Inaugurata pochi giorni fa, è in corso presso l’Architekturzentrum di Vienna una vasta rassegna che illustra l’opera progettuale dell’architetta pakistana Yasmeen Lari (n. 1941), la prima donna architetto del suo Paese.
L’esposizione viennese, oltre a essere la prima mostra monografica al mondo dedicata al lavoro di Lari, ha un ulteriore, duplice pregio: da un lato, analizza il lavoro di un’architetta pioniera della professione al femminile, autrice, tra l’altro, nel corso degli anni, di alcuni importanti esempi di architettura moderna; dall’altro, documenta (fino ai giorni nostri) la particolare evoluzione stilistico-filosofica della sua cifra progettuale verso le pratiche della sostenibilità e dell’impegno sociale.

Yasmeen Lari as an icon of modernism: residence in Karachi, 1973 ©photograph: Archiv Yasmeen Lari.

Infatti, la mostra Yasmeen Lari: Architecture for the Future ci restituisce “due Lari”, ambedue interessanti e meritevoli di attenzione, che, a prima vista, possono sembrare molto diverse tra di loro, quasi agli antipodi, ma, che, in realtà presentano diversi tratti comuni.
La prima è una Lari professionista, titolare dello studio Lari Associates, laureatasi a Londra nel 1964, alla Oxford School of Architecture, e che, una volta tornata nel Pakistan, realizza numerosi edifici, tra cui l’Angoori Bagh Housing, un complesso “sociale” di abitazioni a basso costo (Lahore, 1978), gli edifici commerciali come il Taj Mahal Hotel (Karachi, 1981), il Finance and Trade Center (Karachi, 1989) e la Pakistan State Oil House (Karachi, 1991), le due sedi dell’ABN Amro Bank (Lahore, 1998 e Karachi, 2000).
Invece, sono il 2000, l’anno in cui l’architetta pakistana decide di chiudere il proprio studio di progettazione per dedicarsi a tempo pieno alla Heritage Foundation Pakistan – la onlus fondata nel 1984 insieme al marito – e, soprattutto, il 2005, l’anno del terremoto nel Kashmir, con circa 82.000 vittime, che fanno emergere in superficie la seconda Lari, quella che, tra l’altro, avvia un movimento di autocostruzione a zero emissioni di carbonio per i rifugiati climatici e le comunità dei senza terra.

Elevation of Angoori Bagh, Social Housing, Architect: Yasmeen Lari, Lahore, Pakistan, 1975 ©photograph: Archive Yasmeen Lari.

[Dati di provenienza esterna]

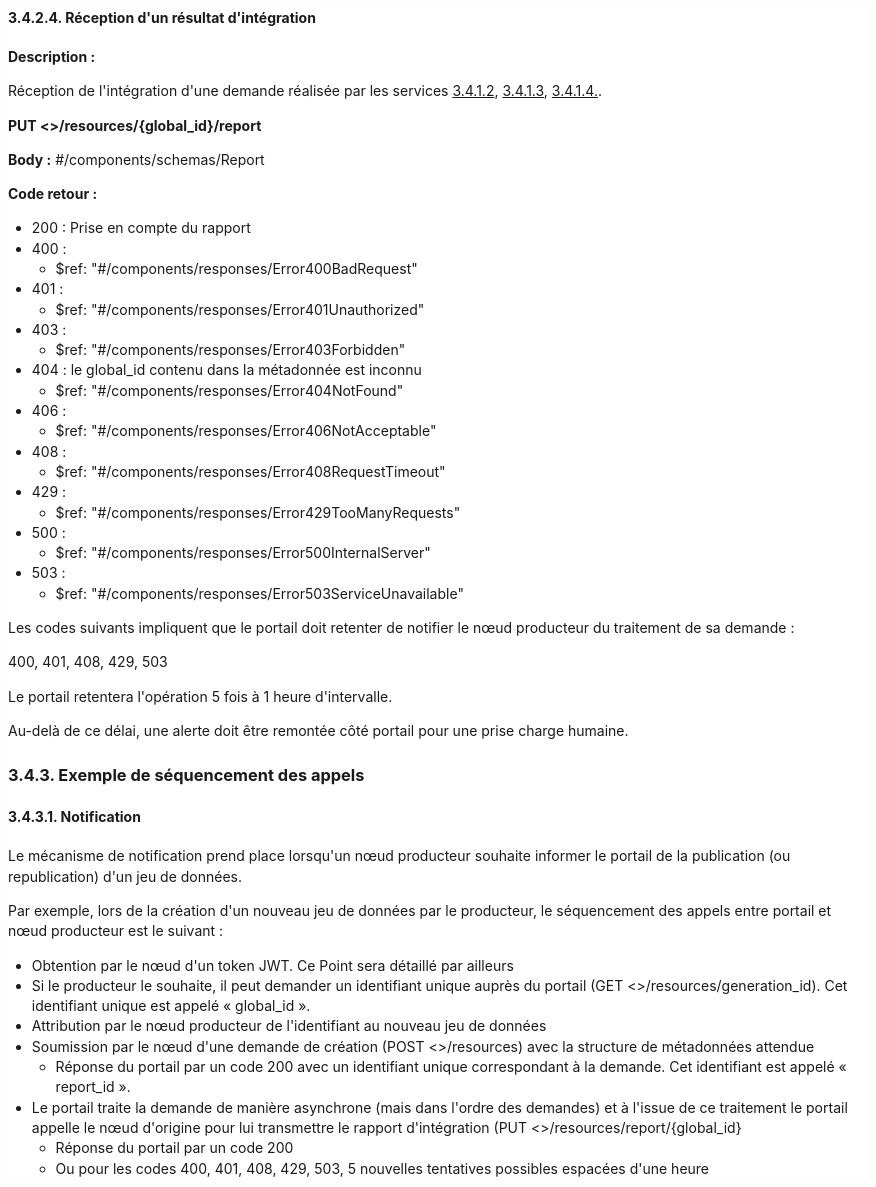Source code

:#### **3.4.2.4. Réception d&#39;un résultat d&#39;intégration**

**Description :**

Réception de l&#39;intégration d&#39;une demande réalisée par les services [3.4.1.2](#_fy6l6rbd94q2), [3.4.1.3](#_gj0yzmmqjzoi), [3.4.1.4.](#_gd2wuvaz8kv1).

**PUT &lt;&gt;/resources/{global\_id}/report**

**Body :** #/components/schemas/Report

**Code retour :**

- 200 : Prise en compte du rapport
- 400 :
    - $ref: &quot;#/components/responses/Error400BadRequest&quot;
- 401 :
    - $ref: &quot;#/components/responses/Error401Unauthorized&quot;
- 403 :
    - $ref: &quot;#/components/responses/Error403Forbidden&quot;
- 404 : le global\_id contenu dans la métadonnée est inconnu
    - $ref: &quot;#/components/responses/Error404NotFound&quot;
- 406 :
    - $ref: &quot;#/components/responses/Error406NotAcceptable&quot;
- 408 :
    - $ref: &quot;#/components/responses/Error408RequestTimeout&quot;
- 429 :
    - $ref: &quot;#/components/responses/Error429TooManyRequests&quot;
- 500 :
    - $ref: &quot;#/components/responses/Error500InternalServer&quot;
- 503 :
    - $ref: &quot;#/components/responses/Error503ServiceUnavailable&quot;

Les codes suivants impliquent que le portail doit retenter de notifier le nœud producteur du traitement de sa demande :

400, 401, 408, 429, 503

Le portail retentera l&#39;opération 5 fois à 1 heure d&#39;intervalle.

Au-delà de ce délai, une alerte doit être remontée côté portail pour une prise charge humaine.

### **3.4.3. Exemple de séquencement des appels**

#### **3.4.3.1. Notification**

Le mécanisme de notification prend place lorsqu&#39;un nœud producteur souhaite informer le portail de la publication (ou republication) d&#39;un jeu de données.

Par exemple, lors de la création d&#39;un nouveau jeu de données par le producteur, le séquencement des appels entre portail et nœud producteur est le suivant :

- Obtention par le nœud d&#39;un token JWT. Ce Point sera détaillé par ailleurs
- Si le producteur le souhaite, il peut demander un identifiant unique auprès du portail (GET &lt;&gt;/resources/generation\_id). Cet identifiant unique est appelé « global\_id ».
- Attribution par le nœud producteur de l&#39;identifiant au nouveau jeu de données
- Soumission par le nœud d&#39;une demande de création (POST &lt;&gt;/resources) avec la structure de métadonnées attendue
    - Réponse du portail par un code 200 avec un identifiant unique correspondant à la demande. Cet identifiant est appelé « report\_id ».
- Le portail traite la demande de manière asynchrone (mais dans l&#39;ordre des demandes) et à l&#39;issue de ce traitement le portail appelle le nœud d&#39;origine pour lui transmettre le rapport d&#39;intégration (PUT &lt;&gt;/resources/report/{global\_id}
    - Réponse du portail par un code 200
    - Ou pour les codes 400, 401, 408, 429, 503, 5 nouvelles tentatives possibles espacées d&#39;une heure
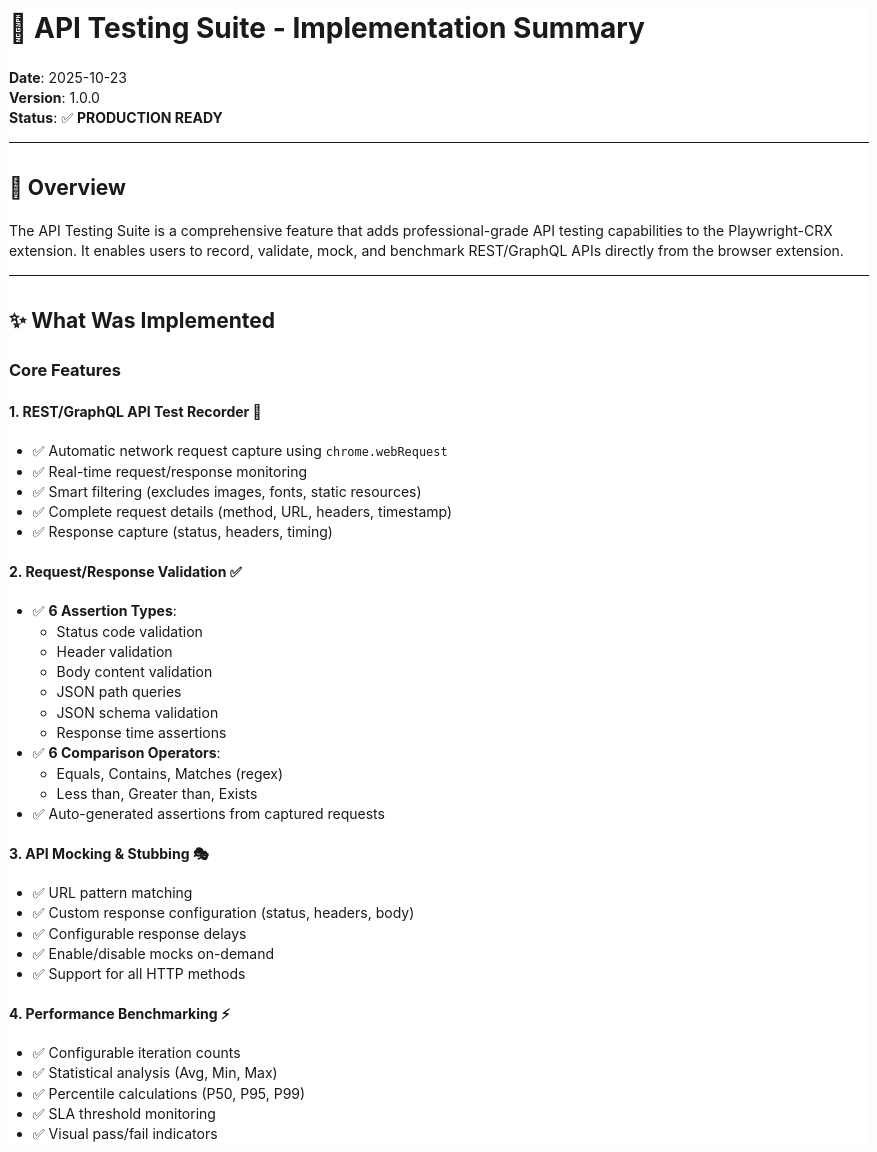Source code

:# 🔌 API Testing Suite - Implementation Summary

**Date**: 2025-10-23  
**Version**: 1.0.0  
**Status**: ✅ **PRODUCTION READY**

---

## 🎯 Overview

The API Testing Suite is a comprehensive feature that adds professional-grade API testing capabilities to the Playwright-CRX extension. It enables users to record, validate, mock, and benchmark REST/GraphQL APIs directly from the browser extension.

---

## ✨ What Was Implemented

### Core Features

#### 1. **REST/GraphQL API Test Recorder** 📡
- ✅ Automatic network request capture using `chrome.webRequest`
- ✅ Real-time request/response monitoring
- ✅ Smart filtering (excludes images, fonts, static resources)
- ✅ Complete request details (method, URL, headers, timestamp)
- ✅ Response capture (status, headers, timing)

#### 2. **Request/Response Validation** ✅
- ✅ **6 Assertion Types**:
  - Status code validation
  - Header validation
  - Body content validation
  - JSON path queries
  - JSON schema validation
  - Response time assertions
- ✅ **6 Comparison Operators**:
  - Equals, Contains, Matches (regex)
  - Less than, Greater than, Exists
- ✅ Auto-generated assertions from captured requests

#### 3. **API Mocking & Stubbing** 🎭
- ✅ URL pattern matching
- ✅ Custom response configuration (status, headers, body)
- ✅ Configurable response delays
- ✅ Enable/disable mocks on-demand
- ✅ Support for all HTTP methods

#### 4. **Performance Benchmarking** ⚡
- ✅ Configurable iteration counts
- ✅ Statistical analysis (Avg, Min, Max)
- ✅ Percentile calculations (P50, P95, P99)
- ✅ SLA threshold monitoring
- ✅ Visual pass/fail indicators
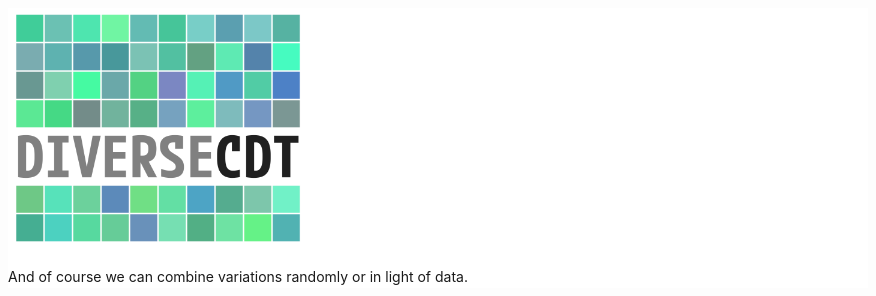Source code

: <img src="./img/diverseCDT.logo.COLOR.3.png" width="300"/>


And of course we can combine variations randomly or in light of data.
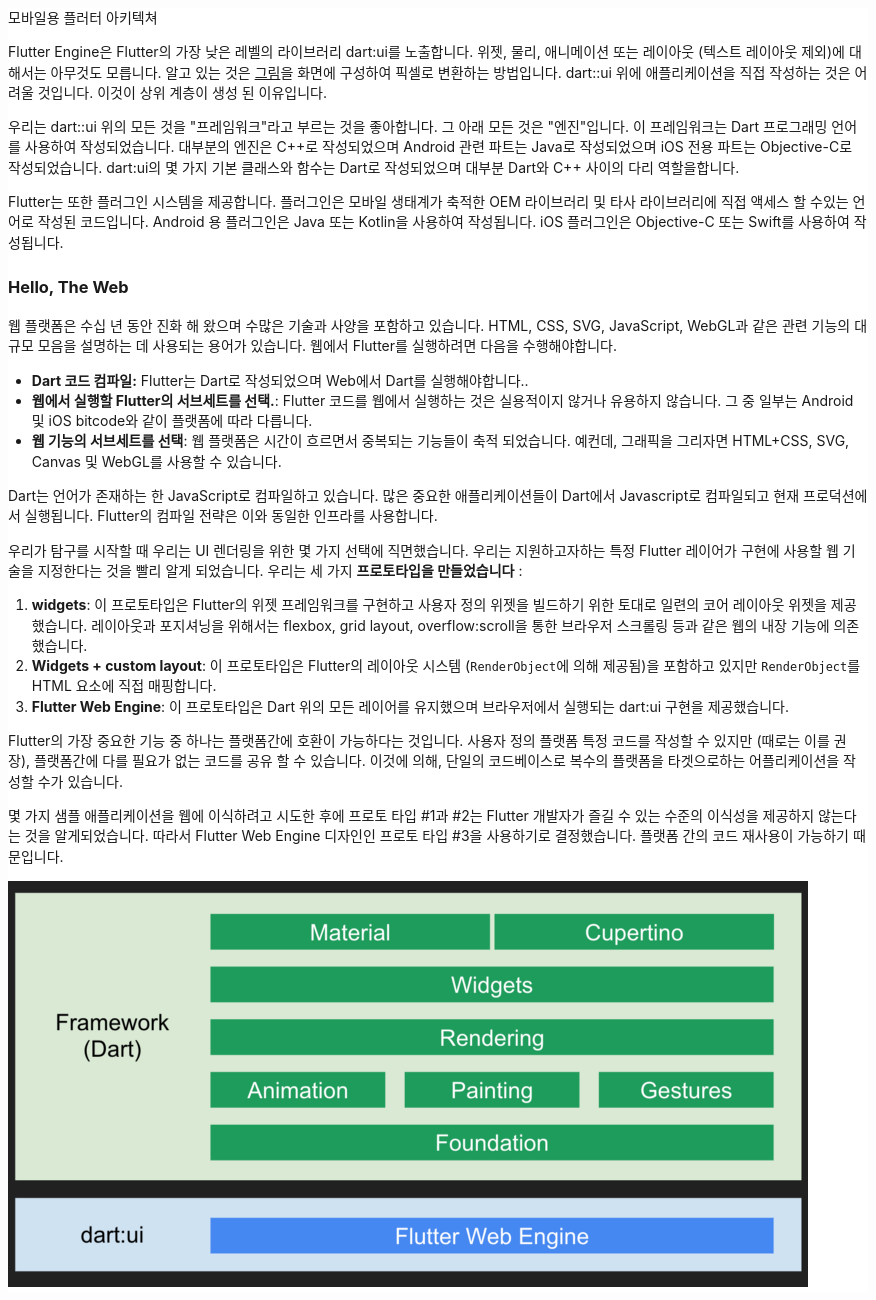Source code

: 모바일용 플러터 아키텍쳐

Flutter Engine은 Flutter의 가장 낮은 레벨의 라이브러리 dart:ui를 노출합니다. 위젯, 물리, 애니메이션 또는 레이아웃 (텍스트 레이아웃 제외)에 대해서는 아무것도 모릅니다. 알고 있는 것은 [그림](https://docs.flutter.io/flutter/dart-ui/Picture-class.html)을 화면에 구성하여 픽셀로 변환하는 방법입니다. dart::ui 위에 애플리케이션을 직접 작성하는 것은 어려울 것입니다. 이것이 상위 계층이 생성 된 이유입니다.

우리는 dart::ui 위의 모든 것을 "프레임워크"라고 부르는 것을 좋아합니다. 그 아래 모든 것은 "엔진"입니다. 이 프레임워크는 Dart 프로그래밍 언어를 사용하여 작성되었습니다. 대부분의 엔진은 C++로 작성되었으며 Android 관련 파트는 Java로 작성되었으며 iOS 전용 파트는 Objective-C로 작성되었습니다. dart:ui의 몇 가지 기본 클래스와 함수는 Dart로 작성되었으며 대부분 Dart와 C++ 사이의 다리 역할을합니다.

Flutter는 또한 플러그인 시스템을 제공합니다. 플러그인은 모바일 생태계가 축적한 OEM 라이브러리 및 타사 라이브러리에 직접 액세스 할 수있는 언어로 작성된 코드입니다. Android 용 플러그인은 Java 또는 Kotlin을 사용하여 작성됩니다. iOS 플러그인은 Objective-C 또는 Swift를 사용하여 작성됩니다.

### Hello, The Web

웹 플랫폼은 수십 년 동안 진화 해 왔으며 수많은 기술과 사양을 포함하고 있습니다. HTML, CSS, SVG, JavaScript, WebGL과 같은 관련 기능의 대규모 모음을 설명하는 데 사용되는 용어가 있습니다. 웹에서 Flutter를 실행하려면 다음을 수행해야합니다.

- **Dart 코드 컴파일:** Flutter는 Dart로 작성되었으며 Web에서 Dart를 실행해야합니다..
- **웹에서 실행할 Flutter의 서브세트를 선택.**:  Flutter 코드를 웹에서 실행하는 것은 실용적이지 않거나 유용하지 않습니다. 그 중 일부는 Android 및 iOS bitcode와 같이 플랫폼에 따라 다릅니다.
- **웹 기능의 서브세트를 선택**:  웹 플랫폼은 시간이 흐르면서 중복되는 기능들이 축적 되었습니다. 예컨데, 그래픽을 그리자면 HTML+CSS, SVG, Canvas 및 WebGL를 사용할 수 있습니다.

Dart는 언어가 존재하는 한 JavaScript로 컴파일하고 있습니다. 많은 중요한 애플리케이션들이 Dart에서 Javascript로 컴파일되고 현재 프로덕션에서 실행됩니다. Flutter의 컴파일 전략은 이와 동일한 인프라를 사용합니다.

우리가 탐구를 시작할 때 우리는 UI 렌더링을 위한 몇 가지 선택에 직면했습니다. 우리는 지원하고자하는 특정 Flutter 레이어가 구현에 사용할 웹 기술을 지정한다는 것을 빨리 알게 되었습니다. 우리는 세 가지 **프로토타입을 만들었습니다** :

1. **widgets**: 이 프로토타입은 Flutter의 위젯 프레임워크를 구현하고 사용자 정의 위젯을 빌드하기 위한 토대로 일련의 코어 레이아웃 위젯을 제공했습니다. 레이아웃과 포지셔닝을 위해서는 flexbox, grid layout, overflow:scroll을 통한 브라우저 스크롤링 등과 같은 웹의 내장 기능에 의존했습니다.
2. **Widgets + custom layout**: 이 프로토타입은 Flutter의 레이아웃 시스템 (`RenderObject`에 의해 제공됨)을 포함하고 있지만 `RenderObject`를 HTML 요소에 직접 매핑합니다.
3. **Flutter Web Engine**: 이 프로토타입은 Dart 위의 모든 레이어를 유지했으며 브라우저에서 실행되는 dart:ui 구현을 제공했습니다.

Flutter의 가장 중요한 기능 중 하나는 플랫폼간에 호환이 가능하다는 것입니다. 사용자 정의 플랫폼 특정 코드를 작성할 수 있지만 (때로는 이를 권장), 플랫폼간에 다를 필요가 없는 코드를 공유 할 수 있습니다. 이것에 의해, 단일의 코드베이스로 복수의 플랫폼을 타겟으로하는 어플리케이션을 작성할 수가 있습니다.

몇 가지 샘플 애플리케이션을 웹에 이식하려고 시도한 후에 프로토 타입 #1과 #2는 Flutter 개발자가 즐길 수 있는 수준의 이식성을 제공하지 않는다는 것을 알게되었습니다. 따라서 Flutter Web Engine 디자인인 프로토 타입 #3을 사용하기로 결정했습니다. 플랫폼 간의 코드 재사용이 가능하기 때문입니다.

![플러터용 웹 아키텍쳐 (Hummingbird)](hummingboard_building_flutter_for_the_web.assets/1_M0ik7rqmkK1Cf0xB4iwbxg.png)
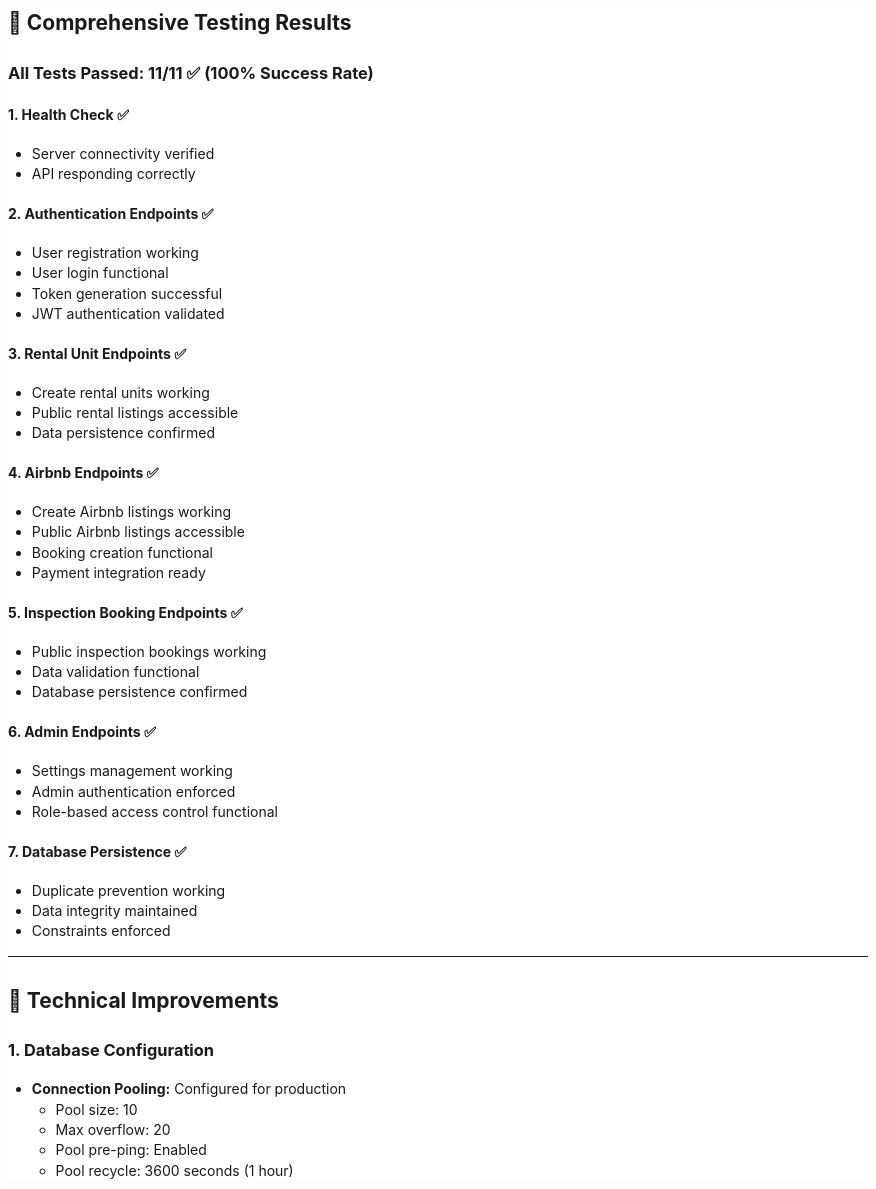 
## 🧪 Comprehensive Testing Results

### All Tests Passed: 11/11 ✅ (100% Success Rate)

#### 1. Health Check ✅
- Server connectivity verified
- API responding correctly

#### 2. Authentication Endpoints ✅
- User registration working
- User login functional
- Token generation successful
- JWT authentication validated

#### 3. Rental Unit Endpoints ✅
- Create rental units working
- Public rental listings accessible
- Data persistence confirmed

#### 4. Airbnb Endpoints ✅
- Create Airbnb listings working
- Public Airbnb listings accessible
- Booking creation functional
- Payment integration ready

#### 5. Inspection Booking Endpoints ✅
- Public inspection bookings working
- Data validation functional
- Database persistence confirmed

#### 6. Admin Endpoints ✅
- Settings management working
- Admin authentication enforced
- Role-based access control functional

#### 7. Database Persistence ✅
- Duplicate prevention working
- Data integrity maintained
- Constraints enforced

---

## 🔧 Technical Improvements

### 1. Database Configuration
- **Connection Pooling:** Configured for production
  - Pool size: 10
  - Max overflow: 20
  - Pool pre-ping: Enabled
  - Pool recycle: 3600 seconds (1 hour)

Per Lari l’architettura deve bilanciare la sopravvivenza e la dignità individuale con la protezione del pianeta nel suo insieme: “Si tratta di scoprire quale metodo è il più conveniente, più sicuro e più ecologico, e quindi implementarlo in massa”.

Self-built, zero carbon, and flood-resistant houses, Sindh Province, Pakistan; tens of thousands have already been implemented. ©photograph: Archive Yasmeen Lari.

Negli ultimi decenni, Lari sviluppa e implementa il suo sistema di architettura a zero emissioni di carbonio – basato sulle economie locali, sul ripristino innovativo delle tecniche di costruzione tradizionali, utilizzando i materiali climaticamente neutri, quali fango, calce e bambù –, organizza corsi di formazione in autocostruzione e costruisce decine di migliaia di case resistenti alle inondazioni e ai terremoti, infrastrutture sanitarie e strutture per la comunità.
Il suo credo, per un’architettura per il futuro, è: “Dobbiamo calpestare il pianeta con leggerezza”.

Zero Carbon Cultural Centre in Makli, Pakistan, serves as training camp and test site for Yasmeen Lari’s zero carbon architecture, since 2016. ©photograph: Archive Yasmeen Lari.

Accompagnano la mostra viennese, numerosi eventi collaterali, tra cui visite guidate all’esposizione, workshop e conferenze, oltre al libro-catalogo della rassegna (edito da MIT Press, 288 pagine), formato da 12 contributi scritti e dal numeroso materiale iconografico inedito, proveniente dagli archivi dell’architetta pakistana.

The Green Women’s Centre made of prefabricated bamboo modules on stilts serves as a meeting place for women and a shelter in the event of flooding. ©photograph: Archive Yasmeen Lari.